26 February 2015
Churches aim to bring truth and justice to politics with latest resources
Four of the UK's major churches have produced a set of election resources designed to better equip Christians to view and interpret the policies and promises put forward by political parties in the run up to May's General Election.
The "Love your neighbour: think, pray, vote" resource pack, produced by the Joint Public Issues Team of the Baptist Union of Great Britain, the Methodist Church, the United Reformed Church and the Church of Scotland, includes short films, with accompanying Bible studies, prayers and postcards, all focusing on four key themes of truth, justice, peace and wellbeing. The pack, which was launched at Saturday's Love your neighbour: Think, Pray, Vote conference, costs just £7.50 (plus postage and packing) and is available to buy here.
Commending the resources, the Revd Stephen Keyworth, Faith and Society Team Leader of the Baptist Union, said: "The aim of this pack is not to put forward any particular political view, but to offer the four lenses of truth, justice, peace and wellbeing which Christians can use to view and interpret the messages and promises we receive from candidates and canvassers. While not exclusively Christian terms, we believe these get to the heart of God's purpose for human society. Our hope and vision is that every member of our churches will enter the polling booth on Election Day, conscious that above everything else, they are called to be followers of Jesus."
"The words 'truth' and 'politics' are rarely used in the same sentence nowadays", added Dr Andrew Bradstock, the United Reformed Church's Secretary for Church and Society: "A recent poll suggests there's been a massive erosion of trust in politicians in recent years, making it more important than ever that people of faith engage in the political process and challenge candidates and parties about their commitment to truth-telling, keeping their promises and holding themselves accountable. We're encouraging voters to ask candidates what their party would do to ensure that there is honesty and integrity within places which exercise power in our country - in the worlds of business, finance, the unions, politics and the media, for example."
The Revd Sally Foster-Fulton, Convener of the Church and Society Council of the Church of Scotland, said: "Last year's Scottish referendum showed that voters do fully engage with politics when the outcome is important to them and they believe their voice will be heard. We are hoping that this election will similarly engage voters: this election matters - and when we enter the polling booth as Christians, it is an opportunity to live out the gospel bias for the poor and vote in the interests of the common good."
Other election resources, including JPIT's Faith in Politics briefing - on a range of issues from housing to the economy, and from religious freedom to democracy - and the Churches Together in Britain and Ireland guide to holding hustings, are available from the JPIT website.
1. The Joint Public Issues Team combines the expertise of the Baptist Union, the Church of Scotland, the Methodist Church and the United Reformed Church in the area of public issues. The Team aims to enable our three Churches to work together in living out the gospel of Christ in the Church and in wider society. It aims to promote equality and justice by influencing those in power and by energising and supporting local congregations.
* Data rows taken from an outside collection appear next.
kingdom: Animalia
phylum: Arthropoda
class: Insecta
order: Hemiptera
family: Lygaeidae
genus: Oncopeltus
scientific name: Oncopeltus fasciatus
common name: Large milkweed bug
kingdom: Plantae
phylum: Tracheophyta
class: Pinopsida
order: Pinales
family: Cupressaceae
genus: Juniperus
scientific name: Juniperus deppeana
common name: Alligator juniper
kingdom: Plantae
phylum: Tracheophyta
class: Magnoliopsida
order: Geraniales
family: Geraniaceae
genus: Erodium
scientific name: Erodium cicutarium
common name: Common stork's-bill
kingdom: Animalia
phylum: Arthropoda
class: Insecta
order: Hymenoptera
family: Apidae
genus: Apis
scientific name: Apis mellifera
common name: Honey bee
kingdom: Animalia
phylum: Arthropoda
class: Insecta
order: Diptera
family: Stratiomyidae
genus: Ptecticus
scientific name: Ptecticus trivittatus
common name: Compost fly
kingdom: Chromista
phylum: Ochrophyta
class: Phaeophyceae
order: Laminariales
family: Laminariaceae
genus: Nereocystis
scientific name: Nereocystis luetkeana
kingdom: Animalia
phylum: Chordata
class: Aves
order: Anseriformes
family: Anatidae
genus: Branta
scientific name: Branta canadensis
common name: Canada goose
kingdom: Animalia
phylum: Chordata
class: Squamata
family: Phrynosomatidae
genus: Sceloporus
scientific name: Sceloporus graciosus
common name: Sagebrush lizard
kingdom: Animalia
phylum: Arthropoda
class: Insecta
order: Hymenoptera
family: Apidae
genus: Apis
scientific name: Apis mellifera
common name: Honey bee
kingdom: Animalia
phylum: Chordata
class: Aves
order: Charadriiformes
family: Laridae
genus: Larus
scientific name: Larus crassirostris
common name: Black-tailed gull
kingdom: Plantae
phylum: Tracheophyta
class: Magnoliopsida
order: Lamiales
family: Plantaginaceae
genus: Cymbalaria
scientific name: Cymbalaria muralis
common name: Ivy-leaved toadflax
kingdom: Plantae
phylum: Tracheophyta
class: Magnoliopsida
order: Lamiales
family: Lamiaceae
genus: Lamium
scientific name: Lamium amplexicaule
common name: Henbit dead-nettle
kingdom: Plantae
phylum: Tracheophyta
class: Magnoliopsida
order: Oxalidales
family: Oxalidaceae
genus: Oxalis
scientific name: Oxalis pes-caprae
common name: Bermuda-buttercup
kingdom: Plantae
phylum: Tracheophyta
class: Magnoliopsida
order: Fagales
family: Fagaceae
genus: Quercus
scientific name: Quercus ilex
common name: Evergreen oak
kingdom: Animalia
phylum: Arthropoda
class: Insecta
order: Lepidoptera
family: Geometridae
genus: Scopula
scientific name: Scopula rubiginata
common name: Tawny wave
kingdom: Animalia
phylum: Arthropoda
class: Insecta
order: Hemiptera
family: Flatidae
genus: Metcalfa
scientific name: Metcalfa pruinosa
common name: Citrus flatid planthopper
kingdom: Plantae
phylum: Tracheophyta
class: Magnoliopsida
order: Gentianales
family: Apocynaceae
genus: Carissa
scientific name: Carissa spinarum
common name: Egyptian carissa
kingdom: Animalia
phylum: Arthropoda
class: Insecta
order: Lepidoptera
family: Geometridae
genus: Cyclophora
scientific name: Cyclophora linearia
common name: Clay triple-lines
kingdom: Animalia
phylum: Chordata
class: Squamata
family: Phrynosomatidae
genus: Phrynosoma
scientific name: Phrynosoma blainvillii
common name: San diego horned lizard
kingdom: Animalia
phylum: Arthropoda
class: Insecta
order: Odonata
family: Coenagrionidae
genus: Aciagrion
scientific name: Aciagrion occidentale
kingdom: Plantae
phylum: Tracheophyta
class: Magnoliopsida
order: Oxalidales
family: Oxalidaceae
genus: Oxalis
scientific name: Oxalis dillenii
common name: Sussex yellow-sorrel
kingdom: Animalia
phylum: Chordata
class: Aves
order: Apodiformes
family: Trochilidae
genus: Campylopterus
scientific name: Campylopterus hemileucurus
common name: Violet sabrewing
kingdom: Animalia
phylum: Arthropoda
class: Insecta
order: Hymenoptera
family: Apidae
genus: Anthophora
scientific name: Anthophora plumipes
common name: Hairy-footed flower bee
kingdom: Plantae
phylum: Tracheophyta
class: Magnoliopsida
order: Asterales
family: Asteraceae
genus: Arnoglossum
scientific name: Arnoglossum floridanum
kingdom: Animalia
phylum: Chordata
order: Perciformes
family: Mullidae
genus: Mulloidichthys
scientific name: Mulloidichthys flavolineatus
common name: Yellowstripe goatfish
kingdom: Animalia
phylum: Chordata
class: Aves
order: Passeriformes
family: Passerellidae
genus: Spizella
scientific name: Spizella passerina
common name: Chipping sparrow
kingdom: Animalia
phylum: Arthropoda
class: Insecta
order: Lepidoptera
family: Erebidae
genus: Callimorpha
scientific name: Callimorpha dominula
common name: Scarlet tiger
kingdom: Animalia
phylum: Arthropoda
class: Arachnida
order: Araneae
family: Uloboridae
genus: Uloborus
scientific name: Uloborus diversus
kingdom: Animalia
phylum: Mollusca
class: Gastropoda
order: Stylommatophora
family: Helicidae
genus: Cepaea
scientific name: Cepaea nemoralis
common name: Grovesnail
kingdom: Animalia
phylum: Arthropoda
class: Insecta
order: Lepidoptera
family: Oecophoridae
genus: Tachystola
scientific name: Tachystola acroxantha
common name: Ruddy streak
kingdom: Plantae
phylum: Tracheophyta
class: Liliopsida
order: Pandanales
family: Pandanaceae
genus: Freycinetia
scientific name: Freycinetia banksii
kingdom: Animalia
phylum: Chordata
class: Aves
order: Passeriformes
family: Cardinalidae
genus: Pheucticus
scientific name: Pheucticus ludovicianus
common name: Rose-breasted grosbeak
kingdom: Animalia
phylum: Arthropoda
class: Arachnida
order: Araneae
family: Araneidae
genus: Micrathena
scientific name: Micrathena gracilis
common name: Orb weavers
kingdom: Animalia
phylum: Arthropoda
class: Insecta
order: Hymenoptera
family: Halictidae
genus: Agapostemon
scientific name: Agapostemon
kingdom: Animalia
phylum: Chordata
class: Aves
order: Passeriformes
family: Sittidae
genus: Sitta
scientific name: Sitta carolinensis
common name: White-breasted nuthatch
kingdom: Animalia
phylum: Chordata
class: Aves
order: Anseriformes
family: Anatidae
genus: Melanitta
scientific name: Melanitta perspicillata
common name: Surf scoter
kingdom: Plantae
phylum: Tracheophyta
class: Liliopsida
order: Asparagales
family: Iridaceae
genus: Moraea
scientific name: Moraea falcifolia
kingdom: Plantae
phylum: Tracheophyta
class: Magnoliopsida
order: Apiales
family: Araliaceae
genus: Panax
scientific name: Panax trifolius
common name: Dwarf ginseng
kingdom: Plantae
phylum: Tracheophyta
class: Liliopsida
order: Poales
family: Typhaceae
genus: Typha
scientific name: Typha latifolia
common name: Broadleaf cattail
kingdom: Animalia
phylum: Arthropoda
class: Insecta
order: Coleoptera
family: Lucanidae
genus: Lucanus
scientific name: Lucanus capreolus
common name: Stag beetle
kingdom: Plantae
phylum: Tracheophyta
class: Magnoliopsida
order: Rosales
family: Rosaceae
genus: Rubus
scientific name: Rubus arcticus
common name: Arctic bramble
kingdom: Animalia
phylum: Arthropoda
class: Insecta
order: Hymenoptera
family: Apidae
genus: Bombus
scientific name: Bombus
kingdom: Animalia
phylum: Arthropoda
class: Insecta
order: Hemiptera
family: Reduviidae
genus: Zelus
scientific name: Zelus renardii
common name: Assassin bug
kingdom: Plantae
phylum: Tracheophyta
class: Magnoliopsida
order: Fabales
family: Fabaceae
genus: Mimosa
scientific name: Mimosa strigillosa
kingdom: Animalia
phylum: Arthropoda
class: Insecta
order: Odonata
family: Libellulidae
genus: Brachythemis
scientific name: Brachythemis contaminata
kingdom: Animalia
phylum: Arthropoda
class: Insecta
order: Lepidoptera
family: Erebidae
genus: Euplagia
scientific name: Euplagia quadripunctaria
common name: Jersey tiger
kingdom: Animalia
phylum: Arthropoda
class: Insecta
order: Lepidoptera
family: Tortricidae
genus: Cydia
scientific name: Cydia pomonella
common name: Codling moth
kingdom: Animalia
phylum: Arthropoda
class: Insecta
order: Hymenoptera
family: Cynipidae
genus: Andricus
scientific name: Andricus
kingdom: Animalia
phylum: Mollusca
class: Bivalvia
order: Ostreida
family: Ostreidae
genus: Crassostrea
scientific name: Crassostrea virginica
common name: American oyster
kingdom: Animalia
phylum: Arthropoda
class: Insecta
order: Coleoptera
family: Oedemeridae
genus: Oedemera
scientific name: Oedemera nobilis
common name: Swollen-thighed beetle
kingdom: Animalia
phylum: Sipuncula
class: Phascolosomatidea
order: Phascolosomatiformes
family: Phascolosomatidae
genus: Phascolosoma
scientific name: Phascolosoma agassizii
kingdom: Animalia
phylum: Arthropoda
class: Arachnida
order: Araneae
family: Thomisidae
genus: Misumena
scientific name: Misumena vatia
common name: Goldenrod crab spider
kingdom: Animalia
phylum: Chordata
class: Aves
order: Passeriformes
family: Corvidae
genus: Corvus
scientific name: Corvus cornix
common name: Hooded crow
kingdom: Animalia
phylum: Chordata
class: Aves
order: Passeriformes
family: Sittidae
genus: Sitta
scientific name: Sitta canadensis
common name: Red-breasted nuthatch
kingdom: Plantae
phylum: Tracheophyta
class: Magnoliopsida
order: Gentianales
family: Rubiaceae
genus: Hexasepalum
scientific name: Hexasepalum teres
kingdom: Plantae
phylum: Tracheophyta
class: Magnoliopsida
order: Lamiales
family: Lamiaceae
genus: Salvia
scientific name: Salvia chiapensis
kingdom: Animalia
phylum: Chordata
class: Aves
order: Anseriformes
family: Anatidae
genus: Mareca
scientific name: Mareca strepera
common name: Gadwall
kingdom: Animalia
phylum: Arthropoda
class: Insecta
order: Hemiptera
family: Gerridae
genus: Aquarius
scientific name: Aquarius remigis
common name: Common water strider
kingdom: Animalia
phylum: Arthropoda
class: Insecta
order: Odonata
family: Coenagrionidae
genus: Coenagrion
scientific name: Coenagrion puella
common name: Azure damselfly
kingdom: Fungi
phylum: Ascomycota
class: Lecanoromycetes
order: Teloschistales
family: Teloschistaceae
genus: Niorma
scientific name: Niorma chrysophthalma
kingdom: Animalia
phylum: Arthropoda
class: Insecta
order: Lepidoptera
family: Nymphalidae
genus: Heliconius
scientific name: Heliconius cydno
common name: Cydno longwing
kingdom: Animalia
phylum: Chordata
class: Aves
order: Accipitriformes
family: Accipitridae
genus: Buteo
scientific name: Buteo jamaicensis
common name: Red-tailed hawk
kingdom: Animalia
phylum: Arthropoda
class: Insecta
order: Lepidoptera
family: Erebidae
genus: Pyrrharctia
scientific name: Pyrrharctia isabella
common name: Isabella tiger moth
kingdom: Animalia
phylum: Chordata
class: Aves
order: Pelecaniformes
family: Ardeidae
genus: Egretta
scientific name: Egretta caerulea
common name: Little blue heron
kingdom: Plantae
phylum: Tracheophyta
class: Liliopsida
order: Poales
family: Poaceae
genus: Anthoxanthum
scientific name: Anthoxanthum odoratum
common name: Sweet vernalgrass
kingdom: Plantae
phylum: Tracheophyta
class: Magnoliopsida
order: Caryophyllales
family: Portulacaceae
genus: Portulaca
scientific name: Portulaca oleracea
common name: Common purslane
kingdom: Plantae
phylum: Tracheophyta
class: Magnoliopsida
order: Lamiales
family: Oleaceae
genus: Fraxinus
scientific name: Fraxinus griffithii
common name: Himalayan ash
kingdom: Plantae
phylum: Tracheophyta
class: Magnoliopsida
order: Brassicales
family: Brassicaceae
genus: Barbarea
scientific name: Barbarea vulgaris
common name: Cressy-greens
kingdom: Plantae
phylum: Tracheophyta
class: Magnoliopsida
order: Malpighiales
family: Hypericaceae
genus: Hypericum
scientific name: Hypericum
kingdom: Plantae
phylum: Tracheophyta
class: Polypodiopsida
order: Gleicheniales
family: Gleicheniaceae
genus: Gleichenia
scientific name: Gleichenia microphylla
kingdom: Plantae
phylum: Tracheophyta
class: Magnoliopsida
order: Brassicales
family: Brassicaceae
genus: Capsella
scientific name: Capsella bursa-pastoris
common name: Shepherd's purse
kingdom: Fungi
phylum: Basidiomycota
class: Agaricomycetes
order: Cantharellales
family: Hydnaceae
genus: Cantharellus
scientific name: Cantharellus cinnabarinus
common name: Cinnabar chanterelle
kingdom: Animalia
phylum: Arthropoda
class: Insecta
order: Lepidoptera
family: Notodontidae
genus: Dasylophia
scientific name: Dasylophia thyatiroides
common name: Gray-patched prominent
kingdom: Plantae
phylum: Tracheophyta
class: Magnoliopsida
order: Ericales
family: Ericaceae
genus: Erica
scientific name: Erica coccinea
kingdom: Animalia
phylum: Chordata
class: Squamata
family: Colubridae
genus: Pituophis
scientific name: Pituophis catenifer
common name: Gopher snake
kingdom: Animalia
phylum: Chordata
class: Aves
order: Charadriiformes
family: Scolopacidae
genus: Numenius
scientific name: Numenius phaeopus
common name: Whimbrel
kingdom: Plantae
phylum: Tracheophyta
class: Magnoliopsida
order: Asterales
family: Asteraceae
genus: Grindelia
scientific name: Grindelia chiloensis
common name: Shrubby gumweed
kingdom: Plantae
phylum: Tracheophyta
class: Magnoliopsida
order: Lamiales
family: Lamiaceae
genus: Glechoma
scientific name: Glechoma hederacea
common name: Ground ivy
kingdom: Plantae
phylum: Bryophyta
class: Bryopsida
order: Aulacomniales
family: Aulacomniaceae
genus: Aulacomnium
2. The Love your neighbour: Think, pray, vote election resource pack includes a DVD containing four short films suitable for use in Sunday services; prayers which root the message of each film in worship; ten copies each of four postcards which carry reminders of the themes and four short Bible studies, each containing questions for reflection and discussion on one of the four themes of truth, justice, peace and wellbeing. These could be incorporated into a sermon, used in weekly Bible study or house groups, or as a devotional resource for individuals.